Noel played just 8:02 — all the minutes in the first half — in the Sixers’ sloppy loss Friday night to a Lakers team that had lost eight in a row coming in. Noel came in off the bench and was largely paired with Ersan Ilyasova as the other big, he was never paired with Joel Embiid or Jahlil Okafor.
“I just want to play basketball,” Noel said in response to whether or not he wanted to be paired with another center. “I don’t really care who I’m playing with. I’m not an eight-minute player so I don’t know what that’s about. I don’t really care. I need to be on the court playing basketball. I think I’m too good to be playing eight minutes. Like, no, that’s crazy. That’s crazy. That’s crazy. They need to figure this s— out.”
Brown said that the Lakers started to go small, which forced him to sit big men and match up, leaving Noel glued to the bench for the final 24 minutes.
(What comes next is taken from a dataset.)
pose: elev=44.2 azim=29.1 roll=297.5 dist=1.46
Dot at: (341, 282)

Noel played a little more than 10 minutes in his season debut against Detroit Sunday, until he rolled his ankle and was taken out (he did not play in the next game against Toronto due to that ankle).
But here’s the thing: Teams aren’t eager to bring in a guy they see as a chemistry problem. A guy with bad body language who complains about his minutes, a man whose work habits they question. Which is exactly what is happening now. Noel is in a tough situation, but he has responded immaturely. Teams see all this, see his complaining, and try to lowball the Sixers on any potential deal. Which makes one less likely to get done. Meaning Noel stays longer in a situation where he’s not happy, which seems to exacerbate the body language and other issues. And now we have a cycle.
At some point, the Sixers are going to move Noel and/or Jahlil Okafor (Noel is a restricted free agent next summer and the Sixers aren’t going to spend much to match in that setting, so they want to make a deal). But Noel isn’t helping the situation any by venting like this. It also doesn’t make Brown want to play him more.